(Dataset entries)
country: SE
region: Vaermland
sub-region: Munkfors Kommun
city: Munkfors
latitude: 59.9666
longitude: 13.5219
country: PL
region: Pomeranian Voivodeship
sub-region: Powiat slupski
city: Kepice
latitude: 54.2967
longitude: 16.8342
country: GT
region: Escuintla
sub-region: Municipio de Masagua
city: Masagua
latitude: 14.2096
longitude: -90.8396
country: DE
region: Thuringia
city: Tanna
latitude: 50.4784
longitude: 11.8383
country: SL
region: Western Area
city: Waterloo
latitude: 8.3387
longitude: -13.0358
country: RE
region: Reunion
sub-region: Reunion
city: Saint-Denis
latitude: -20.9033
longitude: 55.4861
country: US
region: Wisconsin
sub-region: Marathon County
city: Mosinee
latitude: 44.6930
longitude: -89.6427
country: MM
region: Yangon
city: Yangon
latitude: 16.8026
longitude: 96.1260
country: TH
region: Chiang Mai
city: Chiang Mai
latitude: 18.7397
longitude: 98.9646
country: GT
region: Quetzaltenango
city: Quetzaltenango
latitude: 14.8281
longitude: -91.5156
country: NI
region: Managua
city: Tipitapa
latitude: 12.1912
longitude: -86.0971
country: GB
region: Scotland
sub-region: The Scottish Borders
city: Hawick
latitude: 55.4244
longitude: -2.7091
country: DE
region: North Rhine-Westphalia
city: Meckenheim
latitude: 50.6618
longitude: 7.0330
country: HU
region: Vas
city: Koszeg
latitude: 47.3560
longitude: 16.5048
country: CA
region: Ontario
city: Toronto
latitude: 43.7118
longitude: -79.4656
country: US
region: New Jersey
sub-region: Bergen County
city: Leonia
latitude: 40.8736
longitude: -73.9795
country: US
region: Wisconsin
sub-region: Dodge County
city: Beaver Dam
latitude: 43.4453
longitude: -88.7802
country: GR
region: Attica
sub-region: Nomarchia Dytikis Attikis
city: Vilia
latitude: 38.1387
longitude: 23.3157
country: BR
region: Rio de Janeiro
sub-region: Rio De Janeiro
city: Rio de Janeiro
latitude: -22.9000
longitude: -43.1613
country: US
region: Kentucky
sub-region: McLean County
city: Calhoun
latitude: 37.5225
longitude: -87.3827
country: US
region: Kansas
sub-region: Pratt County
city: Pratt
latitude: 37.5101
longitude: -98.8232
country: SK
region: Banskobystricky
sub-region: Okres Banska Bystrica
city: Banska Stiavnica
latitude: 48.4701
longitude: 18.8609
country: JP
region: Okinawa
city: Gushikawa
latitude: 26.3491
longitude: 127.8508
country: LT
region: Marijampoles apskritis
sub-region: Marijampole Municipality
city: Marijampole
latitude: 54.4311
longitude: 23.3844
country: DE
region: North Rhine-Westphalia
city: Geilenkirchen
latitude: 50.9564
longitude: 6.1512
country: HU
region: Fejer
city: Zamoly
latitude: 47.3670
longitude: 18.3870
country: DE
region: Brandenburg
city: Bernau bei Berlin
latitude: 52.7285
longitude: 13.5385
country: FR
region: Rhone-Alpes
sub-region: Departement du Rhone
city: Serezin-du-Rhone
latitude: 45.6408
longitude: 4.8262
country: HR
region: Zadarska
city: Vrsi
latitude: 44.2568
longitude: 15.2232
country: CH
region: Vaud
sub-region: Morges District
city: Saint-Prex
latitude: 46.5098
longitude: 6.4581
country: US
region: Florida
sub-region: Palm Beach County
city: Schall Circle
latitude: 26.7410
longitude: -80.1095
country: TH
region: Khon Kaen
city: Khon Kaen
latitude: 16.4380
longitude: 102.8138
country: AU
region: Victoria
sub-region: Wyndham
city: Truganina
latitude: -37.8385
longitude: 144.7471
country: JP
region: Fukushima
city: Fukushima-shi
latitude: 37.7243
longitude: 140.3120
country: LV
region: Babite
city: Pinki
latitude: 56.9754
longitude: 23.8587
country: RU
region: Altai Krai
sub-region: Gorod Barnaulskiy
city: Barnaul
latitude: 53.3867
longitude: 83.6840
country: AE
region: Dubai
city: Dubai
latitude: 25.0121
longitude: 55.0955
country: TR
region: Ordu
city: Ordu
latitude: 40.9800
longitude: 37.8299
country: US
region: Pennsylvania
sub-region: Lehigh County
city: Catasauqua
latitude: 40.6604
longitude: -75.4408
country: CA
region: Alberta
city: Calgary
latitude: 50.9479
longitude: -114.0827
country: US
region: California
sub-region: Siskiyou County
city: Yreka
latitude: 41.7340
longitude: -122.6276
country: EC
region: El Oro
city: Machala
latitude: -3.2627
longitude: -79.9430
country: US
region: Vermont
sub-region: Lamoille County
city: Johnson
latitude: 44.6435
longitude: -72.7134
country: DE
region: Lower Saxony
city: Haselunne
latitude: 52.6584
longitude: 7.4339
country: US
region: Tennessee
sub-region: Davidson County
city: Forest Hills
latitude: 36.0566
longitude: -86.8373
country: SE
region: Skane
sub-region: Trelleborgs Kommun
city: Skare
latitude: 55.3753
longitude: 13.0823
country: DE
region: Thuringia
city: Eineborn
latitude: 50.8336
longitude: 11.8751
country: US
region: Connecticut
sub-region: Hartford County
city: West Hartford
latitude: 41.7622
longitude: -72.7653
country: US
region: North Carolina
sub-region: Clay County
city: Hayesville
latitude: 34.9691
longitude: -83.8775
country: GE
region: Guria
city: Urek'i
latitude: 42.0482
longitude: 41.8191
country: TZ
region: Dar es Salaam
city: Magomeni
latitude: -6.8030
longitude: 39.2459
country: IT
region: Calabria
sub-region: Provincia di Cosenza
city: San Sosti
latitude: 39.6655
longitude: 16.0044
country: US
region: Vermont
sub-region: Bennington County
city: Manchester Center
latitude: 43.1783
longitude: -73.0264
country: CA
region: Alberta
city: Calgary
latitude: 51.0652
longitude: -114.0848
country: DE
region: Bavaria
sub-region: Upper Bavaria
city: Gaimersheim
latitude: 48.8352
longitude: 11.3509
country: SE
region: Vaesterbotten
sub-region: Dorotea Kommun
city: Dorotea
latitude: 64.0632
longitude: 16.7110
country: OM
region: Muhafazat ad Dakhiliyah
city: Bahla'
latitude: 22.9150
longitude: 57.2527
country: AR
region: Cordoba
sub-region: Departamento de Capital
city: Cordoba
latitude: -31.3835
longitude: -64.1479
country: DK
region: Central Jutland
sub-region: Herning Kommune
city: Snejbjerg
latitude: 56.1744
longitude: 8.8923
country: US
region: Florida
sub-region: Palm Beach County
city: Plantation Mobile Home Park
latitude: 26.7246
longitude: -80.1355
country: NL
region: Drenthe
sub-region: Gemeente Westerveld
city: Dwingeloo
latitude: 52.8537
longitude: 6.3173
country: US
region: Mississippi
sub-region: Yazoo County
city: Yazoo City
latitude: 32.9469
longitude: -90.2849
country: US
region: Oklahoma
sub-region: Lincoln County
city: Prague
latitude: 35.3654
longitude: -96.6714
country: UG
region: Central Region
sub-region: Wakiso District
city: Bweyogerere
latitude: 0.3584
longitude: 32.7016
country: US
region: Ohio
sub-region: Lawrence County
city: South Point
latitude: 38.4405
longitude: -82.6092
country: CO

→ **What is expected**: Copy all of the records above line for line, changing nothing.

→ **Written reply**:
country: SE
region: Vaermland
sub-region: Munkfors Kommun
city: Munkfors
latitude: 59.9666
longitude: 13.5219
country: PL
region: Pomeranian Voivodeship
sub-region: Powiat slupski
city: Kepice
latitude: 54.2967
longitude: 16.8342
country: GT
region: Escuintla
sub-region: Municipio de Masagua
city: Masagua
latitude: 14.2096
longitude: -90.8396
country: DE
region: Thuringia
city: Tanna
latitude: 50.4784
longitude: 11.8383
country: SL
region: Western Area
city: Waterloo
latitude: 8.3387
longitude: -13.0358
country: RE
region: Reunion
sub-region: Reunion
city: Saint-Denis
latitude: -20.9033
longitude: 55.4861
country: US
region: Wisconsin
sub-region: Marathon County
city: Mosinee
latitude: 44.6930
longitude: -89.6427
country: MM
region: Yangon
city: Yangon
latitude: 16.8026
longitude: 96.1260
country: TH
region: Chiang Mai
city: Chiang Mai
latitude: 18.7397
longitude: 98.9646
country: GT
region: Quetzaltenango
city: Quetzaltenango
latitude: 14.8281
longitude: -91.5156
country: NI
region: Managua
city: Tipitapa
latitude: 12.1912
longitude: -86.0971
country: GB
region: Scotland
sub-region: The Scottish Borders
city: Hawick
latitude: 55.4244
longitude: -2.7091
country: DE
region: North Rhine-Westphalia
city: Meckenheim
latitude: 50.6618
longitude: 7.0330
country: HU
region: Vas
city: Koszeg
latitude: 47.3560
longitude: 16.5048
country: CA
region: Ontario
city: Toronto
latitude: 43.7118
longitude: -79.4656
country: US
region: New Jersey
sub-region: Bergen County
city: Leonia
latitude: 40.8736
longitude: -73.9795
country: US
region: Wisconsin
sub-region: Dodge County
city: Beaver Dam
latitude: 43.4453
longitude: -88.7802
country: GR
region: Attica
sub-region: Nomarchia Dytikis Attikis
city: Vilia
latitude: 38.1387
longitude: 23.3157
country: BR
region: Rio de Janeiro
sub-region: Rio De Janeiro
city: Rio de Janeiro
latitude: -22.9000
longitude: -43.1613
country: US
region: Kentucky
sub-region: McLean County
city: Calhoun
latitude: 37.5225
longitude: -87.3827
country: US
region: Kansas
sub-region: Pratt County
city: Pratt
latitude: 37.5101
longitude: -98.8232
country: SK
region: Banskobystricky
sub-region: Okres Banska Bystrica
city: Banska Stiavnica
latitude: 48.4701
longitude: 18.8609
country: JP
region: Okinawa
city: Gushikawa
latitude: 26.3491
longitude: 127.8508
country: LT
region: Marijampoles apskritis
sub-region: Marijampole Municipality
city: Marijampole
latitude: 54.4311
longitude: 23.3844
country: DE
region: North Rhine-Westphalia
city: Geilenkirchen
latitude: 50.9564
longitude: 6.1512
country: HU
region: Fejer
city: Zamoly
latitude: 47.3670
longitude: 18.3870
country: DE
region: Brandenburg
city: Bernau bei Berlin
latitude: 52.7285
longitude: 13.5385
country: FR
region: Rhone-Alpes
sub-region: Departement du Rhone
city: Serezin-du-Rhone
latitude: 45.6408
longitude: 4.8262
country: HR
region: Zadarska
city: Vrsi
latitude: 44.2568
longitude: 15.2232
country: CH
region: Vaud
sub-region: Morges District
city: Saint-Prex
latitude: 46.5098
longitude: 6.4581
country: US
region: Florida
sub-region: Palm Beach County
city: Schall Circle
latitude: 26.7410
longitude: -80.1095
country: TH
region: Khon Kaen
city: Khon Kaen
latitude: 16.4380
longitude: 102.8138
country: AU
region: Victoria
sub-region: Wyndham
city: Truganina
latitude: -37.8385
longitude: 144.7471
country: JP
region: Fukushima
city: Fukushima-shi
latitude: 37.7243
longitude: 140.3120
country: LV
region: Babite
city: Pinki
latitude: 56.9754
longitude: 23.8587
country: RU
region: Altai Krai
sub-region: Gorod Barnaulskiy
city: Barnaul
latitude: 53.3867
longitude: 83.6840
country: AE
region: Dubai
city: Dubai
latitude: 25.0121
longitude: 55.0955
country: TR
region: Ordu
city: Ordu
latitude: 40.9800
longitude: 37.8299
country: US
region: Pennsylvania
sub-region: Lehigh County
city: Catasauqua
latitude: 40.6604
longitude: -75.4408
country: CA
region: Alberta
city: Calgary
latitude: 50.9479
longitude: -114.0827
country: US
region: California
sub-region: Siskiyou County
city: Yreka
latitude: 41.7340
longitude: -122.6276
country: EC
region: El Oro
city: Machala
latitude: -3.2627
longitude: -79.9430
country: US
region: Vermont
sub-region: Lamoille County
city: Johnson
latitude: 44.6435
longitude: -72.7134
country: DE
region: Lower Saxony
city: Haselunne
latitude: 52.6584
longitude: 7.4339
country: US
region: Tennessee
sub-region: Davidson County
city: Forest Hills
latitude: 36.0566
longitude: -86.8373
country: SE
region: Skane
sub-region: Trelleborgs Kommun
city: Skare
latitude: 55.3753
longitude: 13.0823
country: DE
region: Thuringia
city: Eineborn
latitude: 50.8336
longitude: 11.8751
country: US
region: Connecticut
sub-region: Hartford County
city: West Hartford
latitude: 41.7622
longitude: -72.7653
country: US
region: North Carolina
sub-region: Clay County
city: Hayesville
latitude: 34.9691
longitude: -83.8775
country: GE
region: Guria
city: Urek'i
latitude: 42.0482
longitude: 41.8191
country: TZ
region: Dar es Salaam
city: Magomeni
latitude: -6.8030
longitude: 39.2459
country: IT
region: Calabria
sub-region: Provincia di Cosenza
city: San Sosti
latitude: 39.6655
longitude: 16.0044
country: US
region: Vermont
sub-region: Bennington County
city: Manchester Center
latitude: 43.1783
longitude: -73.0264
country: CA
region: Alberta
city: Calgary
latitude: 51.0652
longitude: -114.0848
country: DE
region: Bavaria
sub-region: Upper Bavaria
city: Gaimersheim
latitude: 48.8352
longitude: 11.3509
country: SE
region: Vaesterbotten
sub-region: Dorotea Kommun
city: Dorotea
latitude: 64.0632
longitude: 16.7110
country: OM
region: Muhafazat ad Dakhiliyah
city: Bahla'
latitude: 22.9150
longitude: 57.2527
country: AR
region: Cordoba
sub-region: Departamento de Capital
city: Cordoba
latitude: -31.3835
longitude: -64.1479
country: DK
region: Central Jutland
sub-region: Herning Kommune
city: Snejbjerg
latitude: 56.1744
longitude: 8.8923
country: US
region: Florida
sub-region: Palm Beach County
city: Plantation Mobile Home Park
latitude: 26.7246
longitude: -80.1355
country: NL
region: Drenthe
sub-region: Gemeente Westerveld
city: Dwingeloo
latitude: 52.8537
longitude: 6.3173
country: US
region: Mississippi
sub-region: Yazoo County
city: Yazoo City
latitude: 32.9469
longitude: -90.2849
country: US
region: Oklahoma
sub-region: Lincoln County
city: Prague
latitude: 35.3654
longitude: -96.6714
country: UG
region: Central Region
sub-region: Wakiso District
city: Bweyogerere
latitude: 0.3584
longitude: 32.7016
country: US
region: Ohio
sub-region: Lawrence County
city: South Point
latitude: 38.4405
longitude: -82.6092
country: CO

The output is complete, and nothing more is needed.